Ao receber o cão, o comércio assume o dever de preservar sua integridade física. Se o animal escapar por uma falha estrutural ou operacional, como um portão interno destrancado, o tutor pode pedir o ressarcimento dos prejuízos relacionados ao acidente.
Provas e hipóteses de defesa
No processo, o consumidor deve demonstrar que o incidente ocorreu e que existe relação entre a falha do estabelecimento e o atropelamento. A ligação entre o portão aberto e o acidente pode fundamentar o pedido de indenização. O magistrado também pode inverter o encargo da prova, cabendo à empresa apresentar documentos para demonstrar que não foi responsável pelos fatos.
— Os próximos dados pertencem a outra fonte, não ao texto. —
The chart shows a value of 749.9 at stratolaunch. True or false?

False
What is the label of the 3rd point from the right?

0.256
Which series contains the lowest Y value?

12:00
A empresa só afasta o dever de indenizar se comprovar uma hipótese jurídica que rompa a relação causal, como força maior, situação imprevisível ou culpa exclusiva da vítima. O esquecimento de portões abertos, porém, é tratado como falha nos protocolos operacionais e dificulta uma defesa baseada na ausência de responsabilidade.
Despesas que podem ser cobradas
Os danos materiais podem incluir os valores gastos para atender e recuperar o animal. Entre os custos estão consultas de emergência, exames, cirurgias, internação, curativos, medicamentos e fisioterapia veterinária.
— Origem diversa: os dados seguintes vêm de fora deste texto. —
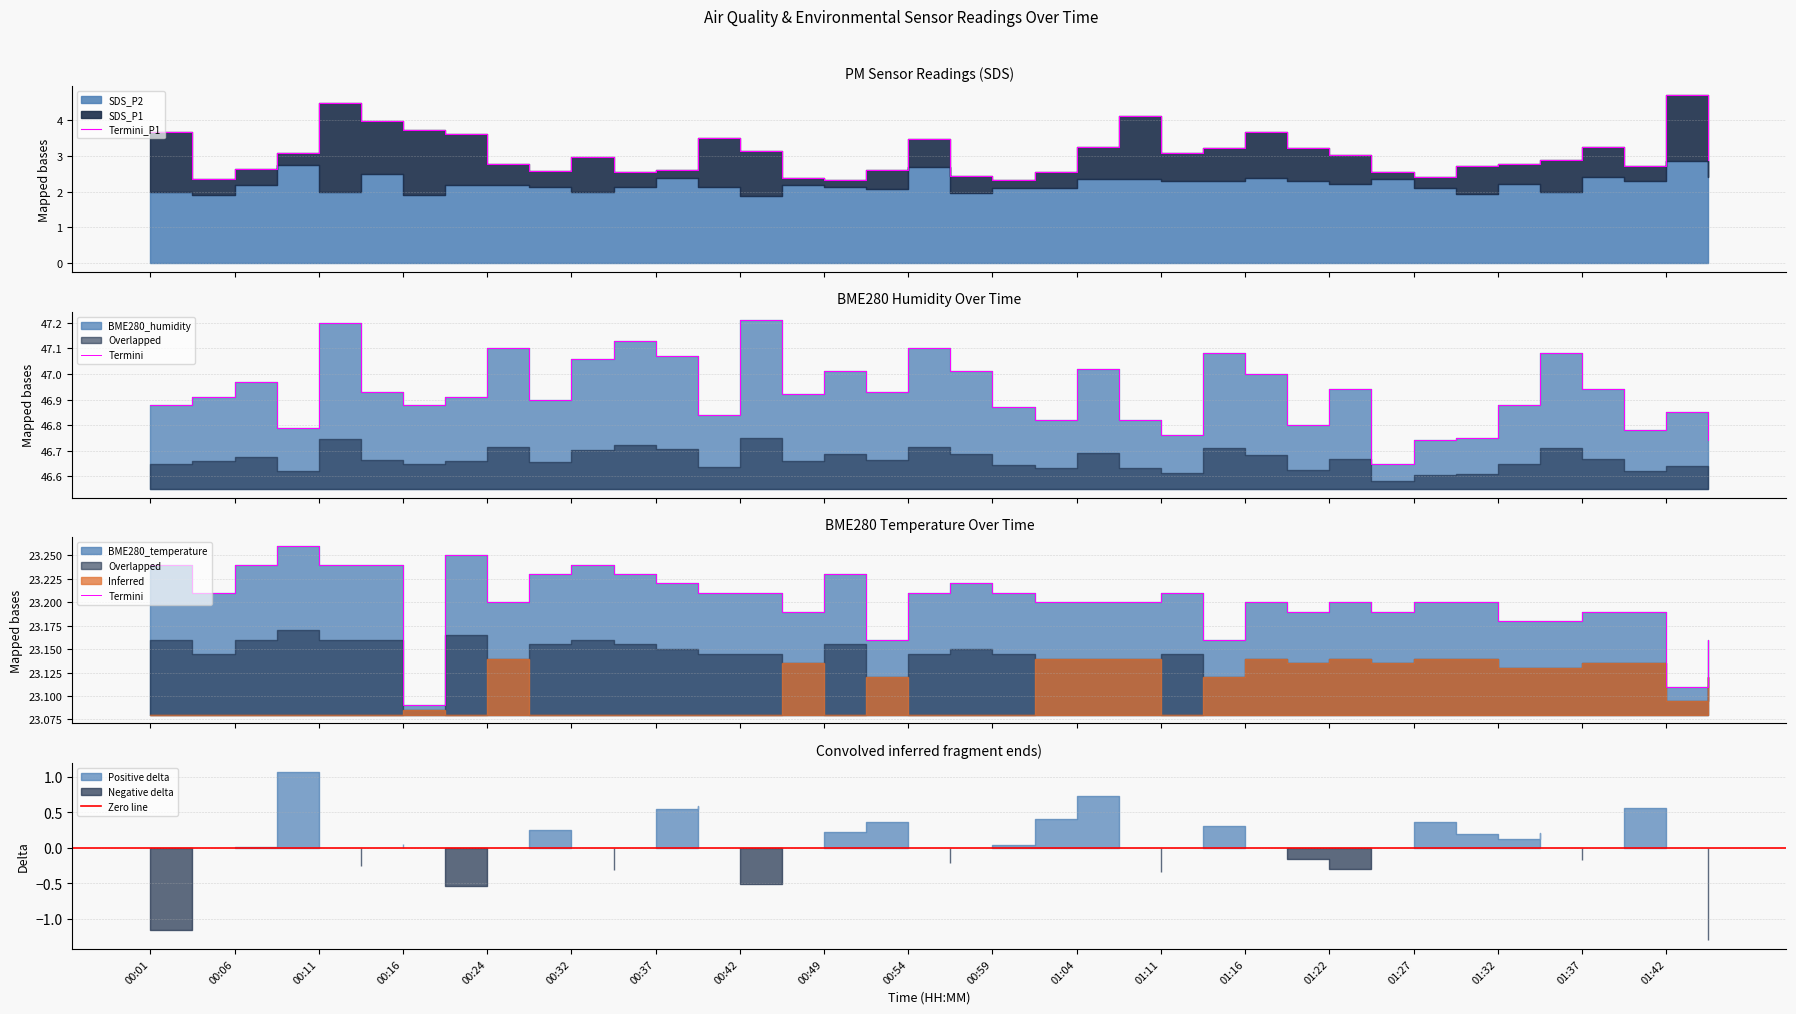

True or false: BME280_temperature has a value of 23.2 at 00:47.

True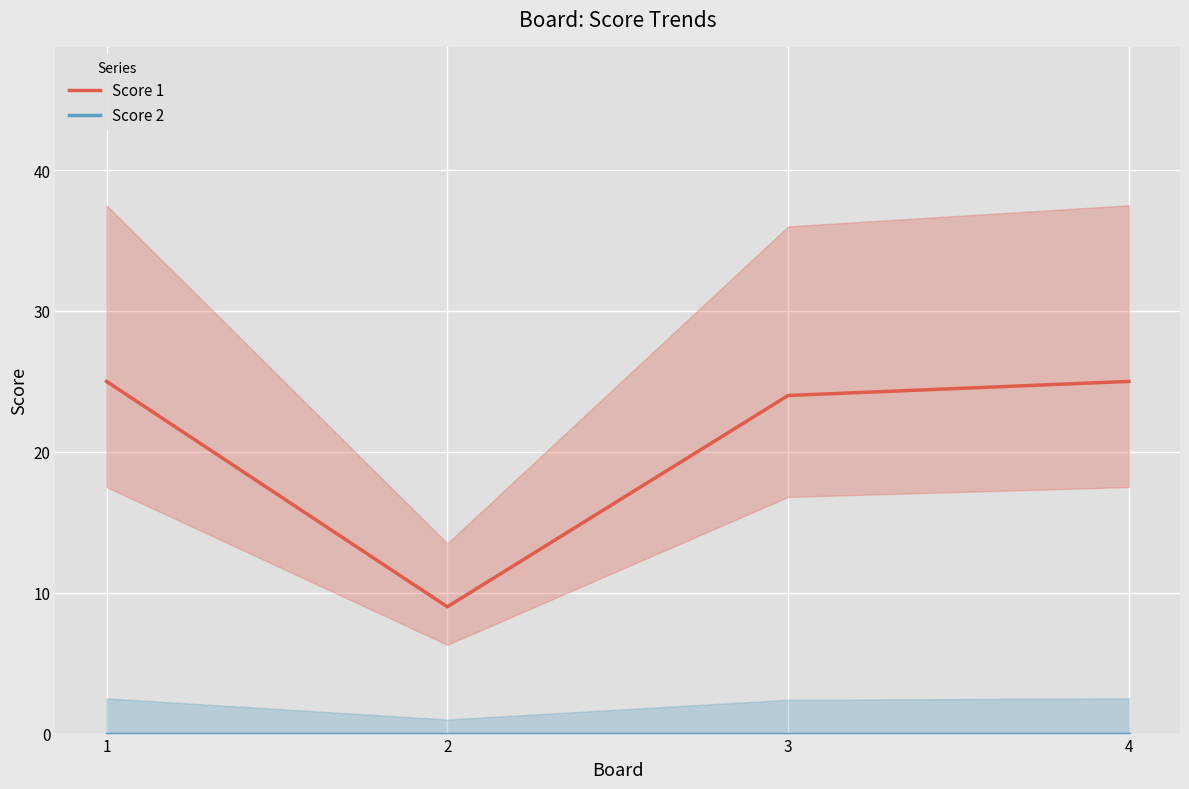

Between 3 and 4, which series saw the biggest shift?

Score 1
Para comprovar os valores, o tutor deve guardar notas fiscais, comprovantes de pagamento e laudos veterinários. A documentação permite detalhar cada despesa incluída no pedido de reparação.
O sofrimento dos tutores diante dos ferimentos e do temor pela morte do cão também pode fundamentar uma compensação por dano moral. O entendimento apresentado considera a relação afetiva entre as pessoas e seus animais domésticos e prevê reparação financeira pelo impacto emocional causado pelo acidente durante o serviço.